その一方で高難易度のダンジョンや高報酬の依頼はほとんど出回らないため、十分に実力のついた冒険者は報酬や難易度のより高い依頼やダンジョンを求めてアルクターレを離れて王都近くの都市へ移動するらしい。
「アルト=ヨルターン。11歳。ヌレタ村出身。冒険者になるためアルクターレへ来ました。趣味は読書で特技は読み書き算盤。尊敬する人は両親で、好きな言葉は雨垂れ石を穿つ。黒い髪と瞳がチャームポイントです!」
「うんうん、丁寧にありがとう。別にそこまでは聞いてないけどな?」
前述のようにこの都市には辺境の村出身で身分証明書すら持たない人間も訪れるため、都市に入る際の検問は非常に緩くよほど大きな犯罪歴でもない限り誰でも入れてくれるようだった。
自分の名前と年齢、出身地、アルクターレへ来た理由などの開示と、犯罪歴を確認できる魔道具による簡単な検査のみでアルクターレへ入ることを許可された。因みに、犯罪歴のあるなしは航空機に乗るときの金属探知ゲートのような魔道具で判定した。犯罪歴のないものはそのゲートを通っても何も起こらないが、犯罪歴のあるものがそのゲートを通るとゲートはその犯罪の規模の大きさによって色が変化するとのことだ。
勿論、俺が通ったときには特に何も起こらなかったが。
先程アルクターレは駆け出しの冒険者が多い初心者向けの街であると言ったが、街の中を見渡すとそれを裏付けるように俺と同じか少し年上くらいの冒険者の姿を数組確認することができた。

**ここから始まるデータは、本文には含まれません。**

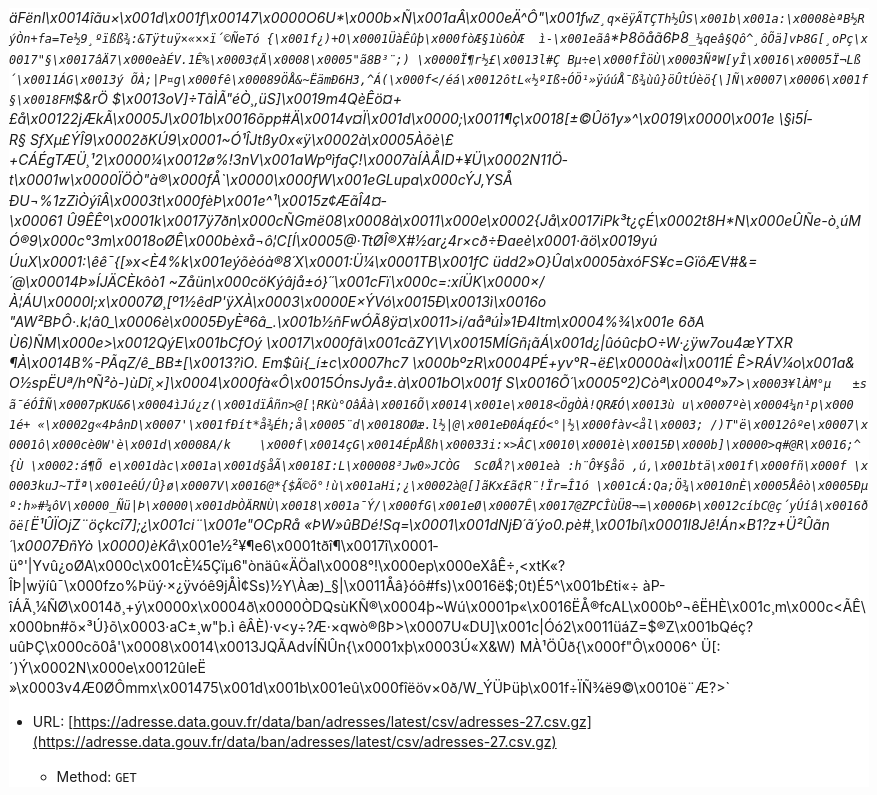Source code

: _äFënl\x0014îãu×\x001d\x001f\x00147\x0000O6U*\x000b×Ñ\x001aÂ\x000eÄ^Ô"\x001f`wZ¸q×ëÿÃTÇTh½ÛS\x001b\x001a:\x0008èªB½RýÒn+fa=Te½9¸ºïßß¾:&Tÿtuÿ×«××ï´©ÑeTó {\x001f¿)+O\x0001ÜàÊûþ\x000fòÆ§1ù6ÒÆ	ì-\x001eãâ`*Þ8õåã6Þ8`_¼qeâ§Qô^¸ôÕä]vÞ8G[¸oPç\x0017"§\x0017âÄ7\x000eàÉV.1Ê%\x0003¢Ä\x0008\x0005"ã8B³¨;)
\x0000Ï¶r½£\x0013l#Ç
Bµ÷e\x000fÎöÙ\x0003ÑªW[yÎ\x0016\x0005Ï¬Lß´\x0011ÁG\x0013ý
ÕÀ;|P¤g\x000fê\x00089ÖÅ&~ËämÐ6H3,^Á(\x000f</éá\x0012ôtL«½ºIß÷ÓÖ¹»ÿúúÅ¯ß¾ùû}öÛtÚèö{\]Ñ\x0007\x0006\x001f§\x0018FM`$&rÖ	$\x0013oV]÷TãÌÃ"éÒ¸,üS]\x0019m4QèÊö¤+£å\x00122jÆkÃ\x0005J\x001b\x0016õpp#Ä\x0014v¤Ï\x001d\x0000;\x0011¶ç\x0018[±©Ûö1y»^\x0019\x0000\x001e
\§ì5Í­R§ SfXµ£ÝÎ9\x0002ðKÚ9\x0001~Ó¹ÎJtßy0x­«ÿ\x0002à\x0005Àõè\£+CÁÉgTÆÜ¸¹2\x0000¼\x0012ø%!3nV\x001aWpºìfaÇ!\x0007àÍÀÅID+¥Ü\x0002N11Ö­t\x0001w\x0000ÏÖÒ"à®\x000fÅ`\x0000\x000fW\x001eGLupa\x000cÝJ,YSÅ	ÐU¬%1zZìÒýîÂ\x0003t\x000fèÞ\x001e^¹\x0015z¢ÆãÎ4¤­\x00061 Û9ÊÊº\x0001k\x0017ÿ7ðn\x000cÑGmë08\x0008à\x0011\x000e\x0002{Jå\x0017iPk³t¿çÉ\x0002t8H*N\x000eÛÑe-ò¸úMÓ®9\x000c°3m\x0018oØÊ\x000bèxå¬ô¦C[Í\x0005@·TtØÎ®X#½ar¿4r×cð÷Ðaeè\x0001·ãö\x0019yú
ÚuX\x0001:\êê¯{[»x<È4%k\x001eýõèóà®8´X\x0001:Ü¼\x0001TB\x001fC	üdd2»O}Ûa\x0005àxóFS¥c=GïôÆV#&=´@\x00014Þ»ÍJÄCÈkôò1
~Zåün\x000cöKýâjå±ó}´´\x001cFï\x000c=:xíÜK\x0000×/À¦ÁU\x0000l;x\x0007Ø¸[º1½êdP'ÿXÀ\x0003\x0000E×ÝVó\x0015Ð\x0013ì\x0016o"AW²BÞÔ·.k¦â0_\x0006è\x0005ÐyÈª6â_.\x001b½ñFwÓÃ8ÿ¤\x0011>i/aåªúÌ»1Ð4Itm\x0004%¾\x001e	6ðA
Ù6)ÑM\x000e>\x0012QýE\x001bCfOý
\x0017\x000fã\x001cãZY\V\x0015MÍGñ¡ãÁ\x001d¿|ûóûcþO÷W·¿ÿw7ou4æYTXR ¶À\x0014B%-PÃqZ/ê_BB±[\x0013?ìO.	Em$ûi{\_í±c\x0007hc7 \x000bºzR\x0004PÉ+yv°R¬ë£\x0000à«Ì\x0011É
Ê>RÁV¼o\x001a&O½spËUª/hºÑ²ò-)ùDî¸×]\x0004\x000fà«Ô\x0015ÓnsJyå±.à\x001bO\x001f S\x0016Õ´\x0005º2)Còª\x0004º»7>`\x0003¥lÀM°µ	±sã¯éÓÎÑ\x0007pKU&6\x0004ìJú¿z(\x001dïÂñ­n>@[¦RKù°OâÂà\x0016Õ\x0014\x001e\x0018<ÖgÒÀ!QRÆÓ\x0013ù
u\x0007ºè\x0004¼n¹p\x0001é+ «\x0002g«4ÞânD\x0007'\x001fÐít*å¾Éh;å\x0005¨d\x0018OØæ.l½|@\x001eÐ0Áq£Ó<°|½\x000fàv<ål\x0003; /)T"ë\x0012ôºe\x0007\x0001ô\x000cè0W'è\x001d\x0008A/k	\x000f\x0014çG\x0014ÉpÅßh\x00033i:×>ÂC\x0010\x0001è\x0015Ð\x000b]\x0000>q#@R\x0016;^{Ù
\x0002:á¶Õ
e\x001dàc\x001a\x001d§åÃ\x0018I:L\x00008³Jw0»JCÒG 
ScØÅ?\x001eà :h¨Ô¥§åö
,ú,\x001btä\x001f\x000fñ\x000f \x0003kuJ~TÏª\x001eêÚ/Û}ø\x0007V\x0016@*{$Ã©õ°!ù\x001aHi;¿\x0002à@[]ãKx£ã¢R¨!Ïr=Î1ó
\x001cÁ:Qa;Ö¾\x0010nÈ\x0005Åêò\x0005Ðµº:h»#¼ôV\x0000_Ñü|Þ\x0000\x001dÞÒÄRNÙ\x0018\x001a¯Ý/\x000fG\x001eØ\x0007Ê\x0017@ZPCÎùÜ8¬=\x0006Þ\x0012cíbC@ç´yÚíâ\x0016ðõë[`Ë¹ÛÏOjZ¨öçkcî7];¿\x001ci¨\x001e"OCpRå
«ÞW»ûBDé!Sq=\x0001\x001dNjÐ´ã´ýo0.pè#¸\x001bí\x0001l8Jê!Án×B1?z+Ü²Ûãn´\x0007ÐñYò \x0000)èKå_\x001e½²¥¶e6\x0001tðî¶\x0017î\x0001­ü°'|Yvû¿oØA\x000c\x001cÈ¼5Çïµ6"ònäû«ÄÖal\x0008°!\x000ep\x000eXåÊ÷,<xtK«?ÎÞ|wÿíû¯\x000fzo%Þüý·×¿ÿvóê9jÅÌ¢Ss)½Y\Àæ)_§|\x0011Åâ}óô#fs)\x0016ë$;0t)É5^\x001b£ti«÷	àP-îÁÃ¸¼ÑØ\x0014ð¸+ý\x0000x\x0004ð\x0000ÒDQsùKÑ®\x0004þ~Wú\x0001p«\x0016ËÅ®fcAL\x000bº¬êËHÈ\x001c¸m\x000c<ÃÊ\x000bn#õ×³Ú}õ\x0003·aC±¸w"þ.ì
êÂÈ)·v<y÷?Æ·×qwò®ßÞ>\x0007U«DU]\x001c|Óó2\x0011üáZ=$®Z\x001bQéç?uûÞÇ\x000cõ0å'\x0008\x0014\x0013JQÃAdvÍÑÛn{\x0001xþ\x0003Ú«X&W) MÀ¹ÖÛð{\x000f"Ô\x0006^	Ü[:´)Ý\x0002N\x000e\x0012ûleË
»\x0003v4Æ0ØÔmmx\x001475\x001d\x001b\x001eû\x000fîëöv×0ð/W_ÝÜÞüþ\x001f÷ÏÑ¾ë9©\x0010ë¨Æ?>`
  
  
  
  
* URL: [https://adresse.data.gouv.fr/data/ban/adresses/latest/csv/adresses-27.csv.gz](https://adresse.data.gouv.fr/data/ban/adresses/latest/csv/adresses-27.csv.gz)
  
  
  * Method: `GET`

アルクターレの住民も駆け出しの冒険者達を暖かく見守っているようで、中には冒険者への支援として無料で食料を配っている人もいるらしい。俺も実際に、検問を抜ける際に門番のおじさんや検問官のお兄さんにはこれから頑張れよと声を掛けてもらった。
以上のように、依頼やダンジョンの難易度から都市の人の雰囲気に至るまで、アルクターレという都市は冒険者を目指す者にとっては打って付けの場所であることが分かる。
うん、やっぱり良いところだなぁ。
「——おい、聞いてんのか、テメェ!!」
「さっさと、金を出せって言ってるんだヨ!」
アルクターレへと足を踏み入れてから実に5分。人の目につかない路地裏でチンピラ2人組にカツアゲをされながら、俺はしみじみとそう思った。